- _TEXT_:
-=-=-=-=-
R&B singer Montell Jordan's Get It On Tonite, which the singer
said in September he divided into two sections for slow jams and for
party songs, will debut at #32. Rock band Tonic will debut further down
the chart at #81 with their second album, Sugar.
The Savage Garden album and the "Pokémon" soundtrack are also debuts
this week.
The Artist's most recent original major-label studio album was 1996's
Chaos and Disorder, on Warner Bros., although EMI/Capitol Records
distributed a three-CD set, Emancipation, later that year. Last
year's Newpower Soul, and the box set Crystal Ball, like
Rave Un 2 the Joy Fantastic, were released on The Artist's NPG
Records but did not have the major-label distribution of the new CD. In
August, Warner Bros. released an album of Prince outtakes called The
Vault: Old Friends 4 Sale.
Rave Un 2 the Joy Fantastic features collaborations with Sheryl
Crow, Chuck D, Eve, Ani DiFranco and Gwen Stefani of No Doubt. It also
features production from some guy named Prince.
"It is inspiring if it's done properly," The Artist said in September
about tapping into his former self. "You can produce by opening channels.
Prince can do things to me that others can't. Jimi Hendrix can do a rock
album, and I want to ask him if I can use his name."
The album's first single is "The Greatest Romance Ever Sold" (RealAudio
excerpt). This week's debut marks the highest chart point for The
Artist since 1995's The Gold Experience, which reached #6. He
released 10 top-10 albums earlier in his career, including three #1 albums:
Purple Rain, Around the World in a Day and Batman.
Outside the top 10, introspective singer/songwriter Fiona Apple's new
album with a 90-word title, referred to as When the Pawn ... for
brevity's sake, will debut at #13. The disc builds on the dark tones of
Apple's first LP, Tidal (1996). Again she uses piano to augment
songs such as "Fast As You Can" (RealAudio
excerpt).
-=-=-=-=-
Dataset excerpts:
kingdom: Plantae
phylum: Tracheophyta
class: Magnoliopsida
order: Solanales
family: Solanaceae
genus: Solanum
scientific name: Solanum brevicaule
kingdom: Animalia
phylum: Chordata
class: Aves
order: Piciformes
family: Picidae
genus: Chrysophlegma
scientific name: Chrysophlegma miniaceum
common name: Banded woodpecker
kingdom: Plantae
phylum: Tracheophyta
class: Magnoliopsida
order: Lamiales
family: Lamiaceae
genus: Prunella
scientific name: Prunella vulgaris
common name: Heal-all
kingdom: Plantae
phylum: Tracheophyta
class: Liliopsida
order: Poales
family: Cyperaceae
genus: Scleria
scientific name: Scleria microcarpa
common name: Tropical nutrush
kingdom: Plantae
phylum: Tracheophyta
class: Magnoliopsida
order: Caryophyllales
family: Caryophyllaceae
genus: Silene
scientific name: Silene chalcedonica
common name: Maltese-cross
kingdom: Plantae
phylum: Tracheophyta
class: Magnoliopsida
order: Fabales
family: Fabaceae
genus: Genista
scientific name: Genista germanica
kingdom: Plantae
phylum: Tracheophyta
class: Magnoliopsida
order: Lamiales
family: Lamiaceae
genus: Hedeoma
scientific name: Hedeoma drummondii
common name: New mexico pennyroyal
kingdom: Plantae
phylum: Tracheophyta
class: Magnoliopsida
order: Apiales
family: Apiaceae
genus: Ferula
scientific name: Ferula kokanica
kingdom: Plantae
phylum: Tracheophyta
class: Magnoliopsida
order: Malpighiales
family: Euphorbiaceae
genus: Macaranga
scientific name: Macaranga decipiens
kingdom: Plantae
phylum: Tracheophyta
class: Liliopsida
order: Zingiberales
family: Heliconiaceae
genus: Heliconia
-=-=-=-=-
- _WORK INSTRUCTION A_: In one to three sentences, explain why the chart article refers to Fiona Apple's new album as When the Pawn ...
- _WORK INSTRUCTION B_: Quote a passage from the chart article word for word, beginning at the words "R&B singer Montell" and stopping after the words "Friends 4 Sale.".

- _EXERCISE OUTPUT A_: The album's full title is 90 words long, so the article shortens it to When the Pawn ... for brevity's sake.

- _EXERCISE OUTPUT B_:
R&B singer Montell Jordan's Get It On Tonite, which the singer
said in September he divided into two sections for slow jams and for
party songs, will debut at #32. Rock band Tonic will debut further down
the chart at #81 with their second album, Sugar.
The Savage Garden album and the "Pokémon" soundtrack are also debuts
this week.
The Artist's most recent original major-label studio album was 1996's
Chaos and Disorder, on Warner Bros., although EMI/Capitol Records
distributed a three-CD set, Emancipation, later that year. Last
year's Newpower Soul, and the box set Crystal Ball, like
Rave Un 2 the Joy Fantastic, were released on The Artist's NPG
Records but did not have the major-label distribution of the new CD. In
August, Warner Bros. released an album of Prince outtakes called The
Vault: Old Friends 4 Sale.